Task statement: Print all of the material below word for word, leaving out the pictures.

Data for this task:
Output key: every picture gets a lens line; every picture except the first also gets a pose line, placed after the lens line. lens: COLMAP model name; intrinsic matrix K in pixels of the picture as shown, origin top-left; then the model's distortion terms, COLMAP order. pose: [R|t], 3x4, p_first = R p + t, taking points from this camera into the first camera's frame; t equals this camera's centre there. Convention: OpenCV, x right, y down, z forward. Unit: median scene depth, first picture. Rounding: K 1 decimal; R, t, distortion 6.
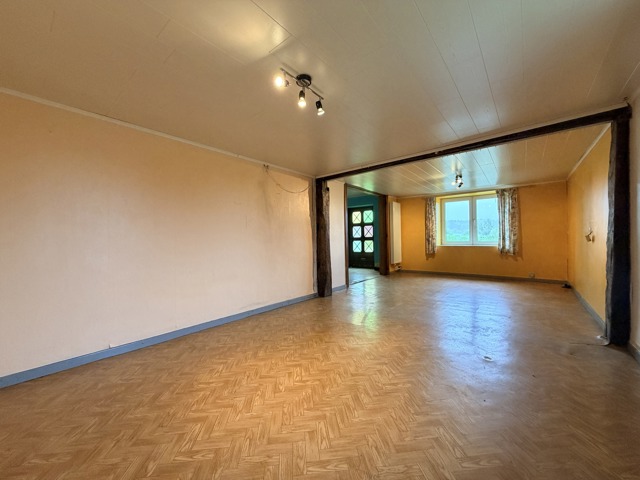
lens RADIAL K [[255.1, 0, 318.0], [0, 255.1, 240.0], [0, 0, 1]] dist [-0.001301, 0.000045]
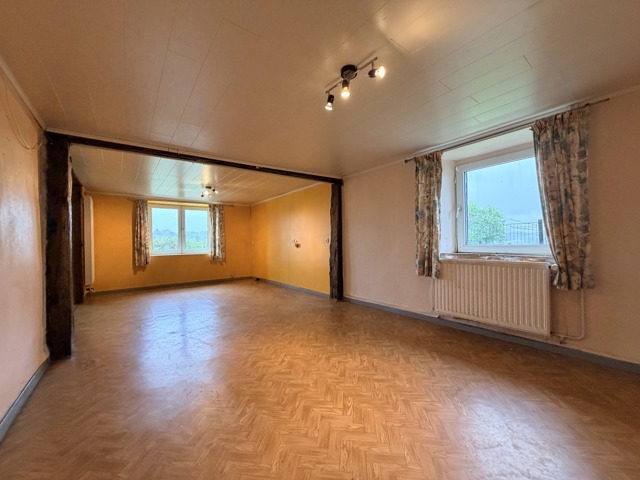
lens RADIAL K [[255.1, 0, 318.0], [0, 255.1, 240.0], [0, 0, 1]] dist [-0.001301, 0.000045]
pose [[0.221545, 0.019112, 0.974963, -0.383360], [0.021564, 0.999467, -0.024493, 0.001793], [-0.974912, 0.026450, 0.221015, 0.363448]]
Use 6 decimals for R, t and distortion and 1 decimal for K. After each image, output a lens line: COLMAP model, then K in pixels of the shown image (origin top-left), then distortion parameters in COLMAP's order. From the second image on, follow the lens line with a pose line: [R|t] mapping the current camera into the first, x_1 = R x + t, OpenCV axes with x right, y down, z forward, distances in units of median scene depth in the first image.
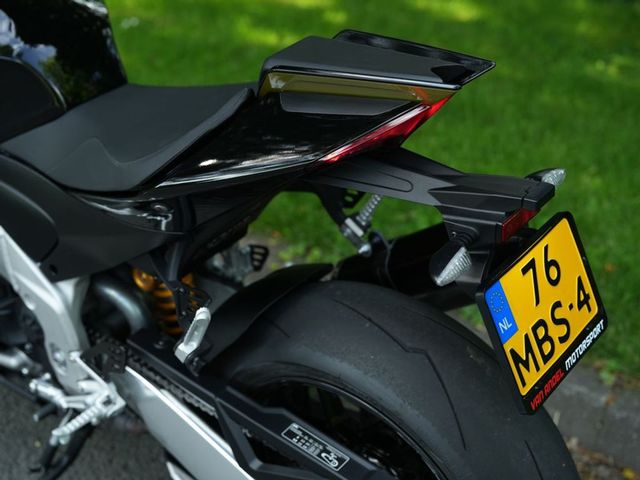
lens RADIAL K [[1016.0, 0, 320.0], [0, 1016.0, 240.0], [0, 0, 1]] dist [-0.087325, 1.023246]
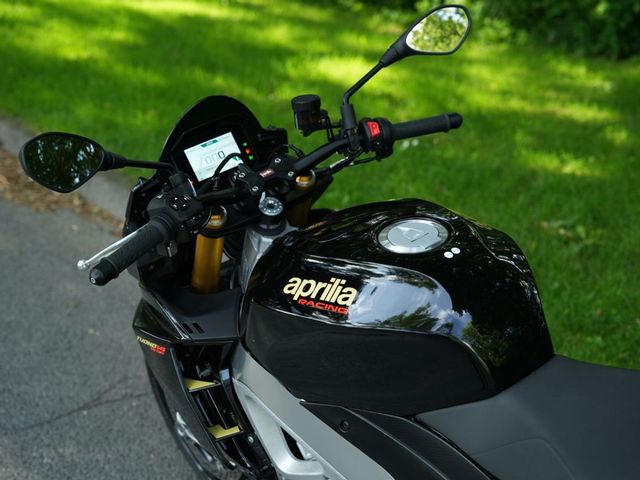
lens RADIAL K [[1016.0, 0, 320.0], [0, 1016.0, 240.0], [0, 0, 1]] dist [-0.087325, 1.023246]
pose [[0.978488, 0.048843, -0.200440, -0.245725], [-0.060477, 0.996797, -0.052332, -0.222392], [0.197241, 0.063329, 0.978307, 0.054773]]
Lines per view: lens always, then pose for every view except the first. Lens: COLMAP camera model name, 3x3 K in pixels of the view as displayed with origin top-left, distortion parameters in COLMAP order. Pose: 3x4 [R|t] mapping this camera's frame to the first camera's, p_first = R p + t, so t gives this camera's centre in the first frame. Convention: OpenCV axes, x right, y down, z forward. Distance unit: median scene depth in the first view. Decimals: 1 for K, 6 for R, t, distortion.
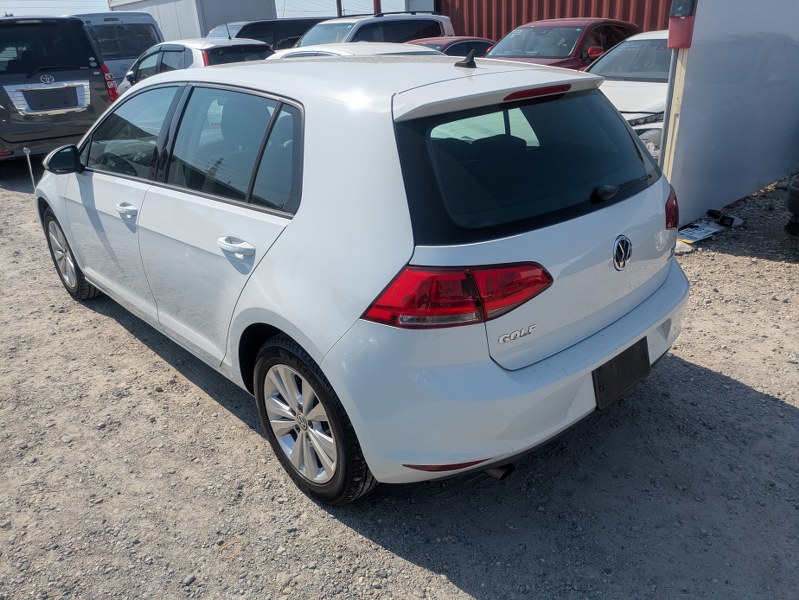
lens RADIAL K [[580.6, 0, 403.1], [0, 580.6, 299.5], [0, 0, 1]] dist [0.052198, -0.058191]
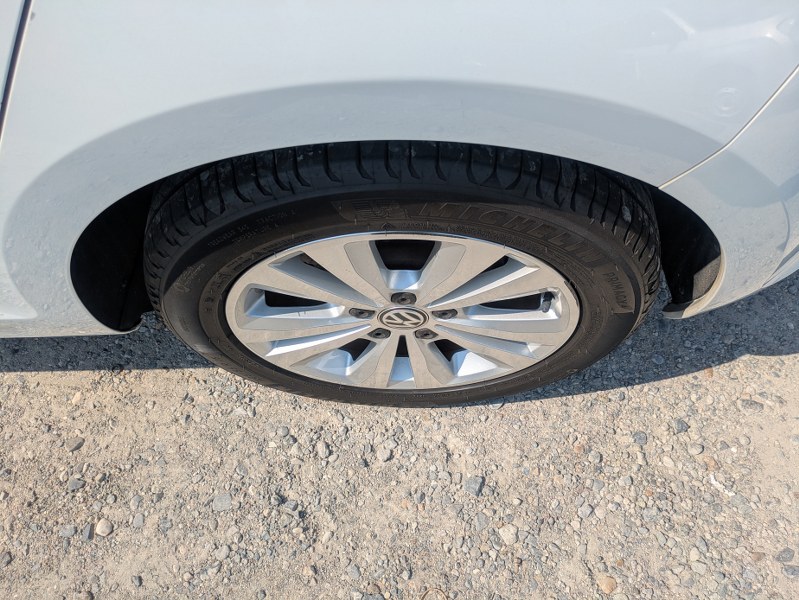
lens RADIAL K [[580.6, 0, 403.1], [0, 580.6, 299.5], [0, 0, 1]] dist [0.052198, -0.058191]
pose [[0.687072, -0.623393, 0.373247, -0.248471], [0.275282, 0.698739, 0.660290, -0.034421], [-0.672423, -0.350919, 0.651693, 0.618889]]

Response:
Output key: every picture gets a lens line; every picture except the first also gets a pose line, placed after the lens line. lens: COLMAP model name; intrinsic matrix K in pixels of the picture as shown, origin top-left; then the model's distortion terms, COLMAP order. pose: [R|t], 3x4, p_first = R p + t, taking points from this camera into the first camera's frame; t equals this camera's centre there. Convention: OpenCV, x right, y down, z forward. Unit: median scene depth, first picture. Rounding: K 1 decimal; R, t, distortion 6.
lens RADIAL K [[255.1, 0, 318.0], [0, 255.1, 240.0], [0, 0, 1]] dist [-0.001301, 0.000045]
lens RADIAL K [[255.1, 0, 318.0], [0, 255.1, 240.0], [0, 0, 1]] dist [-0.001301, 0.000045]
pose [[0.221545, 0.019112, 0.974963, -0.383360], [0.021564, 0.999467, -0.024493, 0.001793], [-0.974912, 0.026450, 0.221015, 0.363448]]
Use 6 decimals for R, t and distortion and 1 decimal for K. After each image, output a lens line: COLMAP model, then K in pixels of the shown image (origin top-left), then distortion parameters in COLMAP's order. From the second image on, follow the lens line with a pose line: [R|t] mapping the current camera into the first, x_1 = R x + t, OpenCV axes with x right, y down, z forward, distances in units of median scene depth in the first image.
lens RADIAL K [[1016.0, 0, 320.0], [0, 1016.0, 240.0], [0, 0, 1]] dist [-0.087325, 1.023246]
lens RADIAL K [[1016.0, 0, 320.0], [0, 1016.0, 240.0], [0, 0, 1]] dist [-0.087325, 1.023246]
pose [[0.978488, 0.048843, -0.200440, -0.245725], [-0.060477, 0.996797, -0.052332, -0.222392], [0.197241, 0.063329, 0.978307, 0.054773]]
Lines per view: lens always, then pose for every view except the first. Lens: COLMAP camera model name, 3x3 K in pixels of the view as displayed with origin top-left, distortion parameters in COLMAP order. Pose: 3x4 [R|t] mapping this camera's frame to the first camera's, p_first = R p + t, so t gives this camera's centre in the first frame. Convention: OpenCV axes, x right, y down, z forward. Distance unit: median scene depth in the first view. Decimals: 1 for K, 6 for R, t, distortion.
lens RADIAL K [[580.6, 0, 403.1], [0, 580.6, 299.5], [0, 0, 1]] dist [0.052198, -0.058191]
lens RADIAL K [[580.6, 0, 403.1], [0, 580.6, 299.5], [0, 0, 1]] dist [0.052198, -0.058191]
pose [[0.687072, -0.623393, 0.373247, -0.248471], [0.275282, 0.698739, 0.660290, -0.034421], [-0.672423, -0.350919, 0.651693, 0.618889]]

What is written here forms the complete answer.